Problem statement
Reproduce the lines of the data below verbatim, beginning with the line containing "Snelle levering" and continuing through the line containing "winkelwagen", both included.

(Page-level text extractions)
- Opening Delimiter -
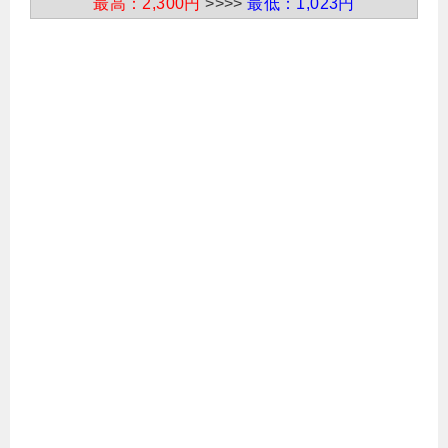
最高：2,300円
>>>>
最低：1,023円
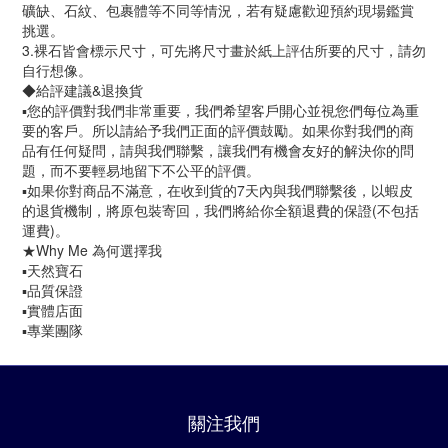
礦缺、石紋、包裹體等不同等情況，若有疑慮歡迎預約現場鑑賞
挑選。
3.裸石皆會標示尺寸，可先將尺寸畫於紙上評估所要的尺寸，請勿
自行想像。
◆給評建議&退換貨
▪️您的評價對我們非常重要，我們希望客戶開心並視您們每位為重
要的客戶。所以請給予我們正面的評價鼓勵。如果你對我們的商
品有任何疑問，請與我們聯繫，讓我們有機會友好的解決你的問
題，而不要輕易地留下不公平的評價。
▪️如果你對商品不滿意，在收到貨的7天內與我們聯繫後，以蝦皮
的退貨機制，將原包裝寄回，我們將給你全額退費的保證(不包括
運費)。
★Why Me 為何選擇我
▪️天然寶石
▪️品質保證
▪️實體店面
▪️專業團隊
關注我們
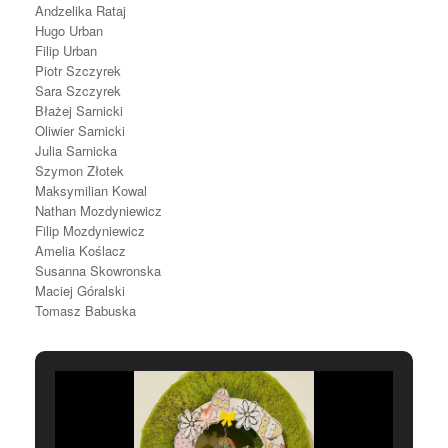
Andzelika Rataj
Hugo Urban
Filip Urban
Piotr Szczyrek
Sara Szczyrek
Błażej Sarnicki
Oliwier Sarnicki
Julia Sarnicka
Szymon Złotek
Maksymilian Kowal
Nathan Mozdyniewicz
Filip Mozdyniewicz
Amelia Koślacz
Susanna Skowronska
Maciej Góralski
Tomasz Babuska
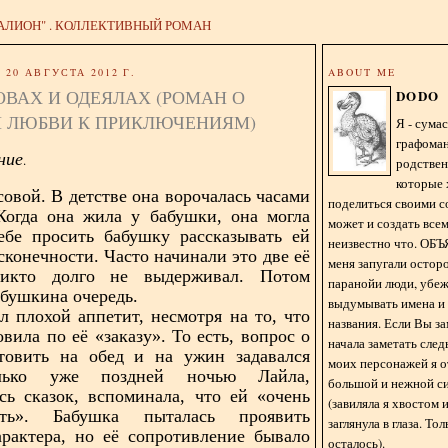
АЛИОН" . КОЛЛЕКТИВНЫЙ РОМАН
20 АВГУСТА 2012 Г.
ABOUT ME
ОВАХ И ОДЕЯЛАХ (РОМАН О
DODO
 ЛЮБВИ К ПРИКЛЮЧЕНИЯМ)
Я - сум
графома
ние
.
родстве
которые 
совой. В детстве она ворочалась часами
поделиться своими с
Когда она жила у бабушки, она могла
может и создать всем
ебе просить бабушку рассказывать ей
неизвестно что. О
сконечности. Часто начинали это две её
меня запугали остор
икто долго не выдерживал. Потом
паранойи люди, убе
абушкина очередь.
выдумывать имена и
 плохой аппетит, несмотря на то, что
названия. Если Вы за
вила по её «заказу». То есть, вопрос о
начала заметать сле
отовить на обед и на ужин задавался
моих персонажей я 
лько уже поздней ночью Лайла,
большой и нежной с
ь сказок, вспоминала, что ей «очень
(завиляла я хвостом
сть». Бабушка пыталась проявить
заглянула в глаза. То
арактера, но её сопротивление бывало
осталось).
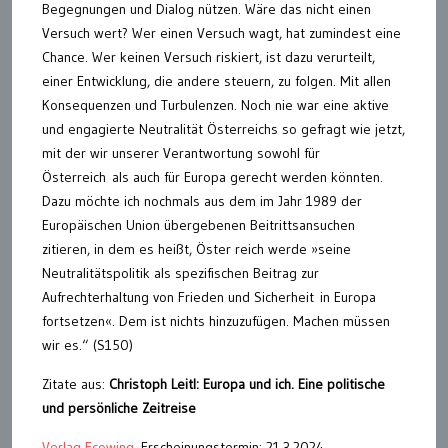
Begegnungen und Dialog nützen. Wäre das nicht einen
Versuch wert? Wer einen Versuch wagt, hat zumindest eine
Chance. Wer keinen Versuch riskiert, ist dazu verurteilt,
einer Entwicklung, die andere steuern, zu folgen. Mit allen
Konsequenzen und Turbulenzen. Noch nie war eine aktive
und engagierte Neutralität Österreichs so gefragt wie jetzt,
mit der wir unserer Verantwortung sowohl für
Österreich als auch für Europa gerecht werden könnten.
Dazu möchte ich nochmals aus dem im Jahr 1989 der
Europäischen Union übergebenen Beitrittsansuchen
zitieren, in dem es heißt, Öster reich werde »seine
Neutralitätspolitik als spezifischen Beitrag zur
Aufrechterhaltung von Frieden und Sicherheit in Europa
fortsetzen«. Dem ist nichts hinzuzufügen. Machen müssen
wir es.“ (S150)
Zitate aus:
Christoph Leitl: Europa und ich. Eine politische
und persönliche Zeitreise
Verlag Ecowing,
Erscheinungstermin: 21.3.2024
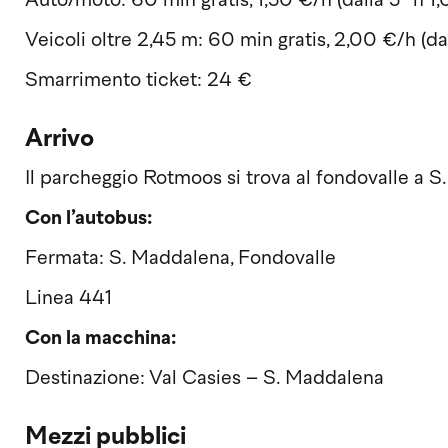
Auto/moto: 60 min gratis, 1,50 €/h (dalla 5ª h 1,
Veicoli oltre 2,45 m: 60 min gratis, 2,00 €/h (dal
Smarrimento ticket: 24 €
Arrivo
Il parcheggio Rotmoos si trova al fondovalle a S
Con l’autobus:
Fermata: S. Maddalena, Fondovalle
Linea 441
Con la macchina:
Destinazione: Val Casies – S. Maddalena
Mezzi pubblici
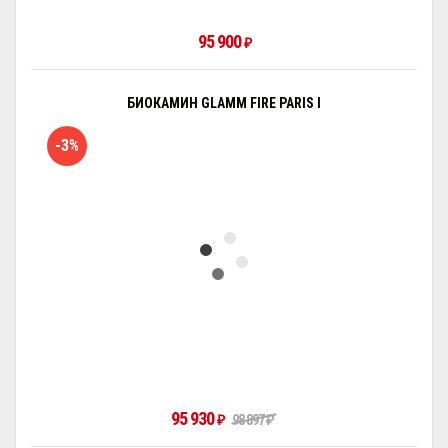
95 900
₽
БИОКАМИН GLAMM FIRE PARIS I
-3%
95 930
₽
98 897
₽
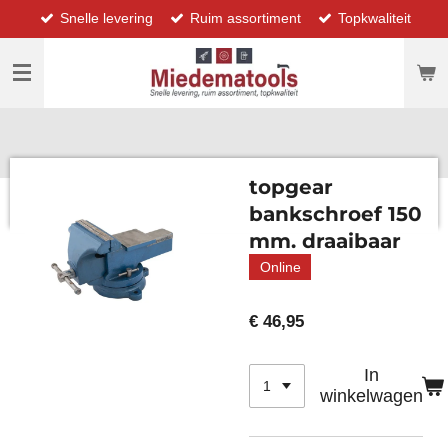
Snelle levering
Ruim assortiment
Topkwaliteit
Ga
direct
naar
de
hoofdinhoud
topgear
bankschroef 150
mm. draaibaar
Online
€ 46,95
In
winkelwagen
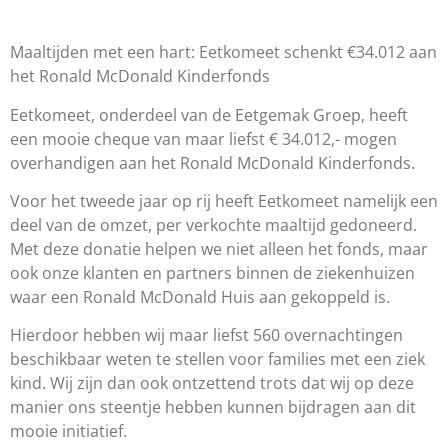
Maaltijden met een hart: Eetkomeet schenkt €34.012 aan
het Ronald McDonald Kinderfonds
Eetkomeet, onderdeel van de Eetgemak Groep, heeft
een mooie cheque van maar liefst € 34.012,- mogen
overhandigen aan het Ronald McDonald Kinderfonds.
Voor het tweede jaar op rij heeft Eetkomeet namelijk een
deel van de omzet, per verkochte maaltijd gedoneerd.
Met deze donatie helpen we niet alleen het fonds, maar
ook onze klanten en partners binnen de ziekenhuizen
waar een Ronald McDonald Huis aan gekoppeld is.
Hierdoor hebben wij maar liefst 560 overnachtingen
beschikbaar weten te stellen voor families met een ziek
kind. Wij zijn dan ook ontzettend trots dat wij op deze
manier ons steentje hebben kunnen bijdragen aan dit
mooie initiatief.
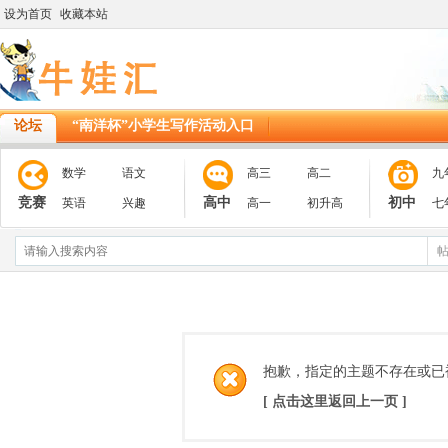
设为首页
收藏本站
论坛
“南洋杯”小学生写作活动入口
数学
语文
高三
高二
九
竞赛
高中
初中
英语
兴趣
高一
初升高
七
抱歉，指定的主题不存在或已
[ 点击这里返回上一页 ]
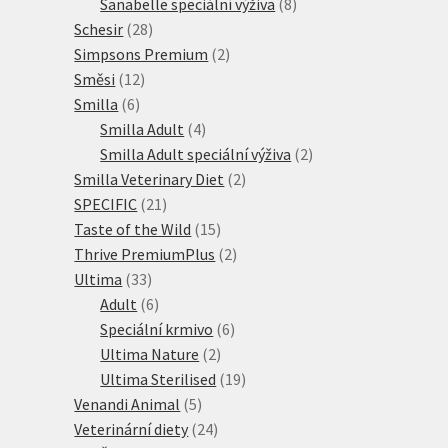
produkt
8
Sanabelle speciální výživa
8
28
produktů
Schesir
28
produktů
2
Simpsons Premium
2
12
produkty
Směsi
12
6
produktů
Smilla
6
produktů
4
Smilla Adult
4
produkty
2
Smilla Adult speciální výživa
2
2
produkty
Smilla Veterinary Diet
2
21
produkty
SPECIFIC
21
produktů
15
Taste of the Wild
15
produktů
2
Thrive PremiumPlus
2
33
produkty
Ultima
33
produktů
6
Adult
6
produktů
6
Speciální krmivo
6
2
produktů
Ultima Nature
2
produkty
19
Ultima Sterilised
19
5
produktů
Venandi Animal
5
produktů
24
Veterinární diety
24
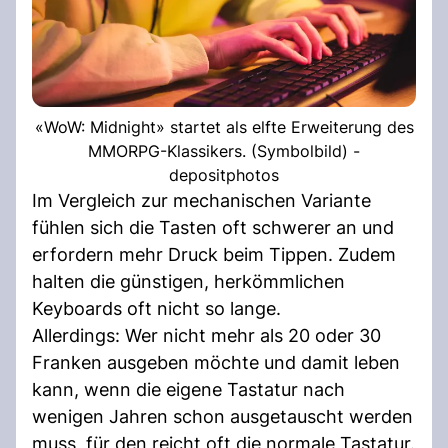
«WoW: Midnight» startet als elfte Erweiterung des
MMORPG-Klassikers. (Symbolbild) -
depositphotos
Im Vergleich zur mechanischen Variante
fühlen sich die Tasten oft schwerer an und
erfordern mehr Druck beim Tippen. Zudem
halten die günstigen, herkömmlichen
Keyboards oft nicht so lange.
Allerdings: Wer nicht mehr als 20 oder 30
Franken ausgeben möchte und damit leben
kann, wenn die eigene Tastatur nach
wenigen Jahren schon ausgetauscht werden
muss, für den reicht oft die normale Tastatur.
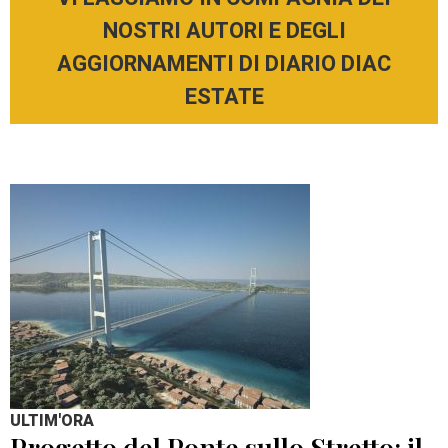
NOSTRI AUTORI E DEGLI
AGGIORNAMENTI DI DIARIO DIAC
ESTATE
ULTIM'ORA
Progetto del Ponte sullo Stretto: il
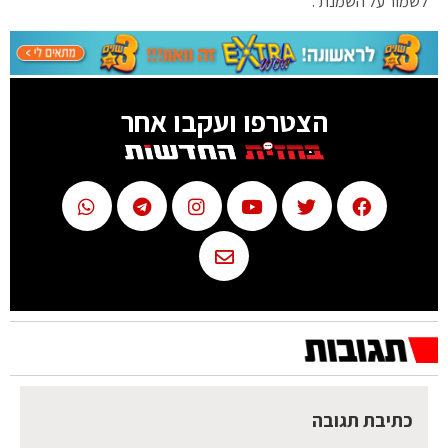
לשמור על השמנת".
הצטרפו ועקבו אחר
כתיבת תגובה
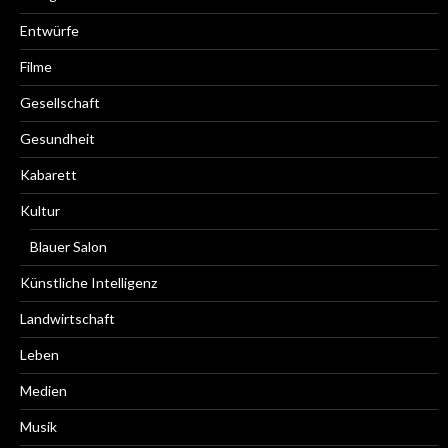
Entwürfe
Filme
Gesellschaft
Gesundheit
Kabarett
Kultur
Blauer Salon
Künstliche Intelligenz
Landwirtschaft
Leben
Medien
Musik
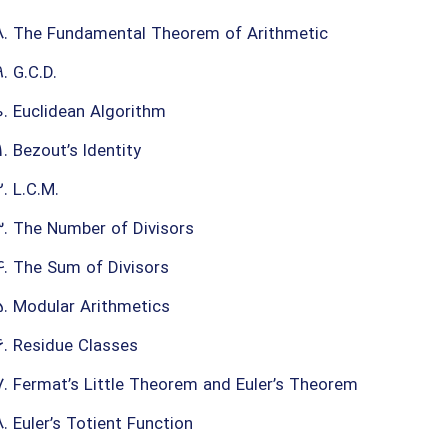
The Fundamental Theorem of Arithmetic
G.C.D.
Euclidean Algorithm
Bezout’s Identity
L.C.M.
The Number of Divisors
The Sum of Divisors
Modular Arithmetics
Residue Classes
Fermat’s Little Theorem and Euler’s Theorem
Euler’s Totient Function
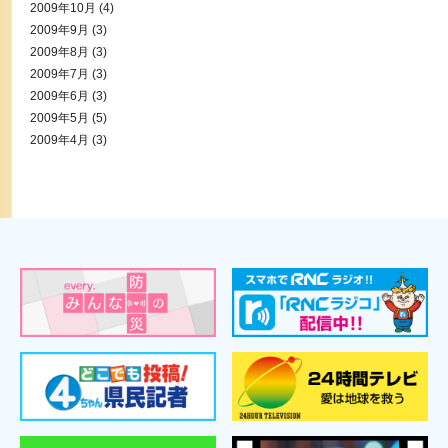
2009年10月
(4)
2009年9月
(3)
2009年8月
(3)
2009年7月
(3)
2009年6月
(3)
2009年5月
(5)
2009年4月
(3)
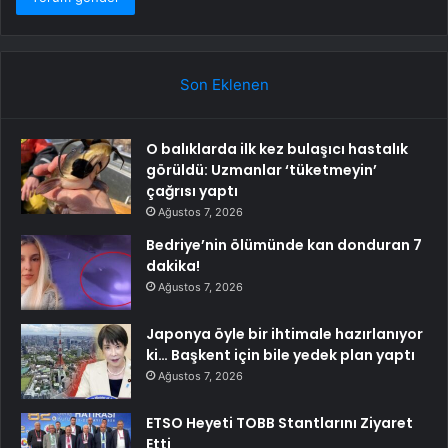
Son Eklenen
O balıklarda ilk kez bulaşıcı hastalık
görüldü: Uzmanlar ‘tüketmeyin’
çağrısı yaptı
Ağustos 7, 2026
Bedriye’nin ölümünde kan donduran 7
dakika!
Ağustos 7, 2026
Japonya öyle bir ihtimale hazırlanıyor
ki… Başkent için bile yedek plan yaptı
Ağustos 7, 2026
ETSO Heyeti TOBB Stantlarını Ziyaret
Etti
- Closing Delimiter -
Your response
Snelle levering
Ruim assortiment
Topkwaliteit
Ga
direct
naar
de
hoofdinhoud
topgear
bankschroef 150
mm. draaibaar
Online
€ 46,95
In
winkelwagen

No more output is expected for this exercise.